Over 1,000 New Solar System Objects Hiding in Hubble Archives

Thanks to an international team of citizen scientists, with the help of astronomers from the European Space Agency (ESA) and some machine learning algorithms, a new sample of more than a thousand asteroids has been discovered in Hubble's archived data.

The methods used represent a new approach to finding objects in ten-year-old data that can be applied to other data sets as well.

The research group was headed by Pablo García-Martín, a researcher at the Department of Theoretical Physics at the Autonomous University of Madrid (UAM). It included representatives of ESA, NASA's Jet Propulsion Laboratory (JPL), Astronomical Institute of the Romanian Academy, University of Craiova, University of Cote d'Azur and Bastion Technologies.

The article describing their findings, “Hubble Asteroid Hunter III. Physical Properties of Recently Discovered Asteroids" recently appeared in the journal Astronomy & Astrophysics.

Ask any astronomer and they will tell you that asteroids are the material left over from the formation of the solar system about 4,5 billion years ago. These objects come in various shapes and sizes, from pebble-sized pebbles to planetoids.

Observing these objects is difficult because they are faint and constantly moving in orbit around the Sun. Thanks to its fast geocentric orbit, Hubble can capture stray asteroids thanks to the distinctive curved trails they leave in the frame. As Hubble orbits Earth, its perspective changes as it observes asteroids moving in their orbits.

Asteroids are also known to “photobomb” Hubble images of distant space objects such as UGC 12158 (see image above). By knowing Hubble's position when it took pictures of the asteroids and measuring the curvature of the streaks they leave, scientists can determine the distance to the asteroids and estimate the shape of their orbits. Being able to do this with large samples allows astronomers to test theories of the formation and evolution of the Main Asteroid Belt.

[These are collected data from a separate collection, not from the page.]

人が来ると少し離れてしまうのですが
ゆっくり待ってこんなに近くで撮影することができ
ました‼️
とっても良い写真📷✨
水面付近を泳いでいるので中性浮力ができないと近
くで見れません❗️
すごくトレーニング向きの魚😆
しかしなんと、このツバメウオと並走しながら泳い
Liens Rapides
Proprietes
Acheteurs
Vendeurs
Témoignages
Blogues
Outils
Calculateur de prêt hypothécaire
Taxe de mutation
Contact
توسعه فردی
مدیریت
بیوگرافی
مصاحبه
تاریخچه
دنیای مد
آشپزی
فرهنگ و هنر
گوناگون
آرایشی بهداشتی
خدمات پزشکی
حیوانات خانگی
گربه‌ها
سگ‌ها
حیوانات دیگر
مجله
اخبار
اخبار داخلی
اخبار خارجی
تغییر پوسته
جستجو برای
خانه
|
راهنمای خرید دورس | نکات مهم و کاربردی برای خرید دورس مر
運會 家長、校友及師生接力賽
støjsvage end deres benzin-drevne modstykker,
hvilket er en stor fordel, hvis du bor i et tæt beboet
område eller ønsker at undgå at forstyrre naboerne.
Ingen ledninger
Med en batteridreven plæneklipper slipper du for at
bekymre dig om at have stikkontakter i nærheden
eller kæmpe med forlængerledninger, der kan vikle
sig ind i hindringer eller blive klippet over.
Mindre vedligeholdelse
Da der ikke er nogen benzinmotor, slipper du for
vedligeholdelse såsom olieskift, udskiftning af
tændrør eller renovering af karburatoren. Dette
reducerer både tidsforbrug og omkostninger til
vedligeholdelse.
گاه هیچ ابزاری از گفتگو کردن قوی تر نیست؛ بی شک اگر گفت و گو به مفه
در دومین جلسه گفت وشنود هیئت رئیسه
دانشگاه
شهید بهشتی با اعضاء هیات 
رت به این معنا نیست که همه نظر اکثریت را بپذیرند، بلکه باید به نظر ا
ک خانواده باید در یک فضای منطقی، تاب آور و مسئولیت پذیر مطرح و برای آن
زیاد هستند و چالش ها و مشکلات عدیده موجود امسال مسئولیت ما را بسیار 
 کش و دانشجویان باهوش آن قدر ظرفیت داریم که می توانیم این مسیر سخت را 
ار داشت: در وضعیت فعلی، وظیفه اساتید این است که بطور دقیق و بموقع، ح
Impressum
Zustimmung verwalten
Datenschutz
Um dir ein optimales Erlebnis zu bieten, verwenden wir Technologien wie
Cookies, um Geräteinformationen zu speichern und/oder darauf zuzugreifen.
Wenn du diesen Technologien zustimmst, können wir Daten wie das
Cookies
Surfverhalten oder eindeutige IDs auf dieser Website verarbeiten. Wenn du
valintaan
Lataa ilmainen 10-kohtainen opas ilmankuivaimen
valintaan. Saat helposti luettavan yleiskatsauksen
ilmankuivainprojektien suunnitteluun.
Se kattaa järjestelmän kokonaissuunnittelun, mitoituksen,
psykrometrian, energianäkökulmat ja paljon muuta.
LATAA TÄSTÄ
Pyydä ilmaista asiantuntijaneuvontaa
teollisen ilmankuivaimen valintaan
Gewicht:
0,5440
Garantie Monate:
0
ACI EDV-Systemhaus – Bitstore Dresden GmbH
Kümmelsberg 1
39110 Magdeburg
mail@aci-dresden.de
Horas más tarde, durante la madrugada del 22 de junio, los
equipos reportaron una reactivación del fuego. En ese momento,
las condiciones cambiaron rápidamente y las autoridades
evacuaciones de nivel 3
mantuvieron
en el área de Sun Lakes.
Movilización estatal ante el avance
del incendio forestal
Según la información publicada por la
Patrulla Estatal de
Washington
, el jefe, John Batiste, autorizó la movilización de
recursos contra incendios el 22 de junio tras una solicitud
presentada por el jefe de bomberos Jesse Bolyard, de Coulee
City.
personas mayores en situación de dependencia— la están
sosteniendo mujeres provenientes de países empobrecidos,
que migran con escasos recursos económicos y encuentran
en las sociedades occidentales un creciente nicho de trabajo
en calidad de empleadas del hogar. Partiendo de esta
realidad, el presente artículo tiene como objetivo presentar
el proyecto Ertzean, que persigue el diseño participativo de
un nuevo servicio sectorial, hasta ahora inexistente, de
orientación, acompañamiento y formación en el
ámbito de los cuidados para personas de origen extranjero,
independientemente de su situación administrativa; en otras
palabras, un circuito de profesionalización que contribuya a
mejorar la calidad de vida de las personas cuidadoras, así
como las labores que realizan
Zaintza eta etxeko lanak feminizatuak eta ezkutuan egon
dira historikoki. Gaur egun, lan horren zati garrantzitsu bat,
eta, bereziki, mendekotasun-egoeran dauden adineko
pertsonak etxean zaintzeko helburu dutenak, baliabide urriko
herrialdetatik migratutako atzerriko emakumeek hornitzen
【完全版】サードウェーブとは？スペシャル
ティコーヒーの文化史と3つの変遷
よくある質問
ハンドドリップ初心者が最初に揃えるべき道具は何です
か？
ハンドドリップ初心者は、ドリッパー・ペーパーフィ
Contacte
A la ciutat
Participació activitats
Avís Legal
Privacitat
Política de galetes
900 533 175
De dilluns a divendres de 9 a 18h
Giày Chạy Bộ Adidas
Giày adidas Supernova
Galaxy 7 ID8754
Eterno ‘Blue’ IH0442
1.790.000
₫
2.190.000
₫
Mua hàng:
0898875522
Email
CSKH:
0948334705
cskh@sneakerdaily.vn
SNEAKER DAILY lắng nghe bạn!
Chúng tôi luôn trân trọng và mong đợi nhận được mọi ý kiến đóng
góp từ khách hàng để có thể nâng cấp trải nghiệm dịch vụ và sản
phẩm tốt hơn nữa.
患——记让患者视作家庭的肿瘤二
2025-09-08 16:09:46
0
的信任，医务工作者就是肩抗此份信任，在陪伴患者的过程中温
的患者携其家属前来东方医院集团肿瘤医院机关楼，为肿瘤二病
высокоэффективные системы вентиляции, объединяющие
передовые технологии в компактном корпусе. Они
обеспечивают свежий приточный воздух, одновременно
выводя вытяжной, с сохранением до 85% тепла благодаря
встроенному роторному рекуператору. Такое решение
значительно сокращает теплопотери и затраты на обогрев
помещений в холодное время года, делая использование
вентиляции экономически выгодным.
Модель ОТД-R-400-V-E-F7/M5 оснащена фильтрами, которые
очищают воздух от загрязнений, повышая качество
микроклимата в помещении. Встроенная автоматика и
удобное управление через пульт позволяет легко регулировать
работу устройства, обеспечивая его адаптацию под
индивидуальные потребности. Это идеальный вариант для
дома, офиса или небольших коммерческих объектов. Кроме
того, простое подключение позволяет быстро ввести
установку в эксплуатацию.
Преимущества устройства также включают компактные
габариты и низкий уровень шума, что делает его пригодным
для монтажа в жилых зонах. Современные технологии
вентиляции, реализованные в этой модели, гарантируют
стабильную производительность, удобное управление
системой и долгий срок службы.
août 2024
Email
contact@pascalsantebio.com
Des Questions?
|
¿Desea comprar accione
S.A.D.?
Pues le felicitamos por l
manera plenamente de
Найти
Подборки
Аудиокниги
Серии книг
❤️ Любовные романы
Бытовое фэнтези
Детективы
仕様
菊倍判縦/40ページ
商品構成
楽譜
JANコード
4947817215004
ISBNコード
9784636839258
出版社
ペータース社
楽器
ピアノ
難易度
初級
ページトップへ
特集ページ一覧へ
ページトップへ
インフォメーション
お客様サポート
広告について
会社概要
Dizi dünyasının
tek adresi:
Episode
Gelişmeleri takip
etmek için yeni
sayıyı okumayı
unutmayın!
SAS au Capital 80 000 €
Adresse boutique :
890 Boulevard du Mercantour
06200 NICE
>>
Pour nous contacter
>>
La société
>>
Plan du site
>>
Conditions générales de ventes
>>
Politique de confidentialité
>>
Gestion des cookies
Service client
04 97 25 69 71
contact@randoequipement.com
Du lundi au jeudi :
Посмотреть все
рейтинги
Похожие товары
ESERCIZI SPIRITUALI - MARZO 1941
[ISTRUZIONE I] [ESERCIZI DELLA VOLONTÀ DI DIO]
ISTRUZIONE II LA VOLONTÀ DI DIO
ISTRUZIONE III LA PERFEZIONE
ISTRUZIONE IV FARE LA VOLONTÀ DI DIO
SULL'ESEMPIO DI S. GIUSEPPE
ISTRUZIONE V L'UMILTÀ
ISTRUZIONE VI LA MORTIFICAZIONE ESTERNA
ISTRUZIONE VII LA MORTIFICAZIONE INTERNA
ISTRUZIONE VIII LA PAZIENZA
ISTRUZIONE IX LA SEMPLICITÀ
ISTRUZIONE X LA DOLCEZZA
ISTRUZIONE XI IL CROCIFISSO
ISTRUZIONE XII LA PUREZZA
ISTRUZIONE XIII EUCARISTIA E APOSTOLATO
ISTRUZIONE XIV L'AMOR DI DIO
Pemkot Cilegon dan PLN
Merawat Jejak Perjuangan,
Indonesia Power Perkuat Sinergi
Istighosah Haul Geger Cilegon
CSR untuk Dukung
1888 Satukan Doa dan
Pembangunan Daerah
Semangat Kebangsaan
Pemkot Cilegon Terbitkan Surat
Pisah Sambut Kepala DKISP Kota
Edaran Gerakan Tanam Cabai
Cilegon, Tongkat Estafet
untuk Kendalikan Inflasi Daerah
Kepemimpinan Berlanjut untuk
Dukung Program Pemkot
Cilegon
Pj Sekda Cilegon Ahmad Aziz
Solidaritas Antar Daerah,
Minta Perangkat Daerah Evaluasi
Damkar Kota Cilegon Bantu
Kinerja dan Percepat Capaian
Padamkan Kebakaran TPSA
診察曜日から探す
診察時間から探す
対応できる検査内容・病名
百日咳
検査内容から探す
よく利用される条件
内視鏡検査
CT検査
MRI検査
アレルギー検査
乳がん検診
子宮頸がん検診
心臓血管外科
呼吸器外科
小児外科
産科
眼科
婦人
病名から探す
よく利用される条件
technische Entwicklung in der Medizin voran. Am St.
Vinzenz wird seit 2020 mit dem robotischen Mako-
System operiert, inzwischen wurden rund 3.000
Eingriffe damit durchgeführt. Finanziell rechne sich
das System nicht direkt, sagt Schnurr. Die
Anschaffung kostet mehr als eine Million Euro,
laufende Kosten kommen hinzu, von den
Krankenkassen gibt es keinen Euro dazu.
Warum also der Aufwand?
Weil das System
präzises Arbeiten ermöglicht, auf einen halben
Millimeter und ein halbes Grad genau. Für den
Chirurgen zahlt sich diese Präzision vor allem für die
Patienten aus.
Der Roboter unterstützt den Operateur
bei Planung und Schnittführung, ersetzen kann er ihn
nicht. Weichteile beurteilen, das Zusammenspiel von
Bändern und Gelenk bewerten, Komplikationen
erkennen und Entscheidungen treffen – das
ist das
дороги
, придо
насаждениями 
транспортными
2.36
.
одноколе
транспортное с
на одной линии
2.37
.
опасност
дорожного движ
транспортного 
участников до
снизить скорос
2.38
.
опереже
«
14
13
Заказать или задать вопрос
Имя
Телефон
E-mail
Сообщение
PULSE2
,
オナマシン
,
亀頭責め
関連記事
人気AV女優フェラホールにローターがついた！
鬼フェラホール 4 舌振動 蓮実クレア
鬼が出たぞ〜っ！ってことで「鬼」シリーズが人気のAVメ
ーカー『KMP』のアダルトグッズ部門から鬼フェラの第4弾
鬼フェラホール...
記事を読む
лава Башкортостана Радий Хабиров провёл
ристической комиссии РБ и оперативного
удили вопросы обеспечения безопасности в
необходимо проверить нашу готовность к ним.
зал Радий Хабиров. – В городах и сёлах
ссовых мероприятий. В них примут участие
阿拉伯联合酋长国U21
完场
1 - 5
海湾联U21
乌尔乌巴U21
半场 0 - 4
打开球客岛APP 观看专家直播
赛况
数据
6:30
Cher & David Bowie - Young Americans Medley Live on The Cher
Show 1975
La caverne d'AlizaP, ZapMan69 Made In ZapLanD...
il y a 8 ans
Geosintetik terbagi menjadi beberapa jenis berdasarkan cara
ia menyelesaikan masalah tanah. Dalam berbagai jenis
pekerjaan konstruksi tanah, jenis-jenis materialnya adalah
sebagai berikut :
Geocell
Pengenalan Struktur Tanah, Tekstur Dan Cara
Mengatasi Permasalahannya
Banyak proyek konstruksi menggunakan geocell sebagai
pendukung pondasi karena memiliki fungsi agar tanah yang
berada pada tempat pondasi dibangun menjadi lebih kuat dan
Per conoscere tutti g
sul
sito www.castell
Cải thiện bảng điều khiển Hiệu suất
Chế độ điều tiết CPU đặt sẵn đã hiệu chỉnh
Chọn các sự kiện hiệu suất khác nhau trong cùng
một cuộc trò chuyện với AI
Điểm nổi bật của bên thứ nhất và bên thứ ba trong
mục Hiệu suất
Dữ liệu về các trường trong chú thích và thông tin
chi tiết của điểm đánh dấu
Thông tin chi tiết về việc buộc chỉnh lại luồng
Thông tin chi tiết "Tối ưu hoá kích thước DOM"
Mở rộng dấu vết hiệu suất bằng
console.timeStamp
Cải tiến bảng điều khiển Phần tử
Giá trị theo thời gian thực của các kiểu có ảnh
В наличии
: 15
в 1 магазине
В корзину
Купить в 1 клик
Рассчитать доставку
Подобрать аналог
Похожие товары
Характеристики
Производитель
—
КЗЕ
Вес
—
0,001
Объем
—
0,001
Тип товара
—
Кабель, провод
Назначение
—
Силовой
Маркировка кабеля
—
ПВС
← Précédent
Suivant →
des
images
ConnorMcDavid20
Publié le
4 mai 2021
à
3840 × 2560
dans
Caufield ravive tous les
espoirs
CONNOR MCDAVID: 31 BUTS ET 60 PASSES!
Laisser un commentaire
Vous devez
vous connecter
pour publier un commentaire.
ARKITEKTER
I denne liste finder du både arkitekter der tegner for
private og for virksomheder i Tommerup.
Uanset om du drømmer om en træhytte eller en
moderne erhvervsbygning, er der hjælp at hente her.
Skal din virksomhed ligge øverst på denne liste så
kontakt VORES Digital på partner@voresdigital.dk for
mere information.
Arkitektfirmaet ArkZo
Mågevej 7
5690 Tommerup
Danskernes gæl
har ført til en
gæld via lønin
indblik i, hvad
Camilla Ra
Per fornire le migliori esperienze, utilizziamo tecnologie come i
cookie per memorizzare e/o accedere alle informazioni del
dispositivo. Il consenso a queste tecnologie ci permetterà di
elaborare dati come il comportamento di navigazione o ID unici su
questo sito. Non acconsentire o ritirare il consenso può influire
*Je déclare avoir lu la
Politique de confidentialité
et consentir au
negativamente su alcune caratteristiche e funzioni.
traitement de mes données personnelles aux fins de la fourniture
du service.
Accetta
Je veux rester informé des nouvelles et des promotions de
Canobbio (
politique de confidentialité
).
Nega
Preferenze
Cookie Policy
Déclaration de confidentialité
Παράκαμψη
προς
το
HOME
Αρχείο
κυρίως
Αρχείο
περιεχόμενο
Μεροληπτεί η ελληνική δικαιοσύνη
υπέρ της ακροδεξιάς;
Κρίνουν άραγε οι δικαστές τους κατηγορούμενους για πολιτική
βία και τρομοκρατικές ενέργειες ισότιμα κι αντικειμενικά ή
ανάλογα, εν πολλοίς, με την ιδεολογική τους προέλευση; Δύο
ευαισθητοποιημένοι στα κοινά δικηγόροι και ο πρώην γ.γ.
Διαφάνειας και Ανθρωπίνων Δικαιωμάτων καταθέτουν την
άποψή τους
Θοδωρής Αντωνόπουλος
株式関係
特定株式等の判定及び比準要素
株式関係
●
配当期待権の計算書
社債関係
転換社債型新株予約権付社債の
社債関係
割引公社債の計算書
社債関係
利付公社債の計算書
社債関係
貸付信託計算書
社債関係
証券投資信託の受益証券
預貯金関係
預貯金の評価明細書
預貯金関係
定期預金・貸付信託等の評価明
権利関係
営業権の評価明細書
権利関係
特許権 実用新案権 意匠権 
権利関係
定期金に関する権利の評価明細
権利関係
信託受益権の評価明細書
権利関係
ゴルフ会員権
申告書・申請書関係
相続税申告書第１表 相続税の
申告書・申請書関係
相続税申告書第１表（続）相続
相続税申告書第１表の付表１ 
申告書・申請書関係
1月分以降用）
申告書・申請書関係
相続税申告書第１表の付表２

As Martin said in a recent ESA Hubble press release:

"We are increasingly studying the smaller population of main belt asteroids. We were surprised to see such a large number of candidate objects. There has been some hint that this population exists, but now we confirm it with a random sample of the asteroid population obtained using the entire Hubble archive. This is important for understanding the evolutionary patterns of our solar system."

According to one accepted model, small asteroids are fragments of larger asteroids that collided and smashed into each other over billions of years.

A competing theory states that the small bodies formed as they look today billions of years ago and have not changed much since then.

However, astronomers cannot offer any plausible mechanism why these smaller asteroids did not accumulate more dust from the circumstellar disk that surrounded our Sun billions of years ago (from which the planets formed).

In addition, astronomers have long known that the collisions should have left some sort of trace that could be used to test the modern population of the Main Belt.

In 2019, astronomers from the European Science and Technology Center (ESTEC) and the European Space Astronomy Center (ESDC) Science Data Center teamed up with the world's largest and most popular citizen science platform (Zooniverse) and Google to launch the Hubble Asteroid Hunter project ( HAH) to detect asteroids in archived Hubble data.

The HAH team consisted of 11 volunteer public scientists who analyzed 482 Hubble images over 37 years. After nearly two million identifications, the team received a training set for an automated machine learning-based asteroid identification algorithm. As a result, 000 asteroid tracks were detected, of which 19 corresponded to previously unrecorded asteroids, about 1 of which were less than 701 km (~1 ft) in size. Martin said:

This yielded 1,701 asteroid tracks, of which 1,031 correspond to previously uncatalogued asteroids – about 400 of which were less than 1 km (~1090 ft) in size.

Said Martin:

“The position of asteroids changes over time, so you can't find them just by entering the coordinates, because they may not be there at different times. As astronomers, we don't have time to go through all the images of asteroids. So we came up with the idea of ​​working with more than 10 volunteer community scientists to review Hubble's vast archives."

This pioneering approach can be effectively applied to data sets accumulated by other asteroid-hunting observatories, such as the Spitzer Space Telescope and NASA's Stratospheric Observatory for Infrared Astronomy (SOFIA).

Once the James Webb Space Telescope (JWST) has accumulated a large enough dataset, the same method can be applied to its archived data.

The next step for the HAH project will be to study the bands of previously unknown asteroids to characterize their orbits, rotation periods and other properties.